Há
uma distância entre o número da inflação oficial e como ela é sentida pelos
brasileiros. No meio de uma recessão, com impacto maior sobre os alimentos, com
queda da renda e alta do desemprego, ela pesa muito mais do que os 4,22% dos
últimos 12 meses do IPCA-15. Hoje, sairá o IGP-M de novembro e pode superar 3%,
como no último mês. Os IGPs estão nas alturas, em torno de 25%, por causa dos
preços por atacado. A inflação tem natureza e peso diferentes desta vez. Não
existe hora boa para a chegada da inflação, mas agora ela é uma visita ainda
mais incômoda.
Em ambiente recessivo, os preços não deveriam subir. Mas já aconteceu recentemente. Em 2015 e 2016, quando houve o descongelamento de tarifas de energia, o índice passou de 10%. Agora, de novo, há vários motivos específicos. Uma forte desvalorização do dólar, o aumento das exportações de alimentos, um descompasso dentro da cadeia produtiva e até uma pressão de demanda em plena recessão.
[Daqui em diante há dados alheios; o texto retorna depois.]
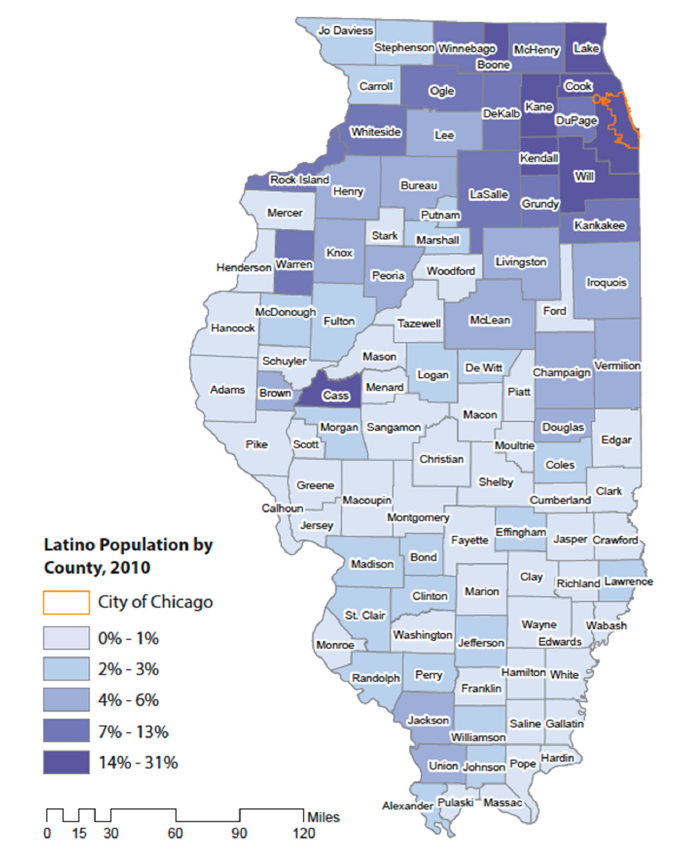
Figure 2. Latinx population in state of Illinois. Source: Authors.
O auxílio emergencial produziu um aumento de renda temporário, mas a maior alta de preços bateu exatamente nos alimentos, que são os itens que mais pesam no orçamento das famílias.
O
Brasil viveu no começo deste ano uma maxidesvalorização. Em 31 de dezembro a
moeda americana estava cotada em R$ 4,03. No dia 14 de maio, o pior momento,
havia saltado para R$ 5,93. Alta de 47% em cinco meses. De lá para cá, caiu
para R$ 5,32, mas ainda acumula uma valorização de 32% este ano. O real mais
fraco tem o efeito econômico positivo de estimular as exportações, mas também
representa aumento de custos para diversos setores. A indústria utiliza
insumos, peças e máquinas importadas, e até alguns segmentos dos serviços
sentem o efeito. Nos transportes, por exemplo, os combustíveis estão atrelados
a preços internacionais. Há setores que reajustam preços sem dó nem piedade,
independentemente da baixa demanda. Passagens aéreas dispararam 39% em outubro
e mais 3,5% em novembro.
Outra
razão da inflação deste ano é o forte salto nos preços por atacado. Em grande
parte, reflexo da desvalorização cambial. Hoje, o IGP-M de novembro será
divulgado e a projeção é de uma nova alta forte, de 3,3%, segundo a LCA
Consultores, acima dos 3,23% de outubro. Os preços agropecuários no atacado
devem disparar mais 8,63%, com aumentos no milho, trigo e na soja, que são
matérias-primas para outros elos da cadeia de produção de alimentos. Os preços
industriais também estão subindo, e a estimativa é de alta de 2,48%.
O
Banco Central alegou que era um impacto temporário, concentrado nos alimentos,
e que vários países do mundo estavam enfrentando o mesmo problema. Mas as
histórias são diferentes de país para país, como mostrou o próprio presidente
Roberto Campos Neto em apresentação na última semana. Nos EUA, os alimentos
subiram mais de 5% na taxa anual, no pior momento da pandemia. Mas no Reino
Unido o aumento não chegou a 2%. Entre oito países emergentes comparados pelo
BC, o Brasil neste momento é o mais foi afetado pela inflação de alimentos, com
elevação acima de 15%. Na China, subiu muito, mas está desacelerando. No Peru,
não passou de 3%. A principal explicação é, de novo, a forte desvalorização do
real.
As
projeções de mercado apontam inflação na meta para este ano e o próximo, mas os
números têm sido revistos para cima, semana após semana. Essa mudança de
cenário tem sido encarada pelos economistas como um “vento contrário não
esperado”. Se as estimativas aumentarem muito, o Banco Central terá que elevar
a Selic, e o mercado de juros já tem mostrado um descolamento entre as taxas
mais curtas e as mais longas.
Alguns
economistas começam a olhar preocupados para essa inflação que nos visita em
hora totalmente imprópria. A renda caiu, mas os preços que mais sobem são de
produtos que não se pode deixar de comprar, os alimentos. Como várias
indústrias fecharam as portas durante a pandemia, está havendo em plena
recessão uma falta de insumos dentro da cadeia produtiva. Na reabertura, as
empresas estão produzindo menos porque não querem acumular estoques num cenário
de incerteza. E isso faz com que qualquer retomada econômica possa alimentar a
inflação.
Essa é uma inflação bem diferente dos outros eventos do passado recente. Acontece num contexto difícil para as famílias e para o governo, que está muito mais endividado. Uma visita realmente incômoda.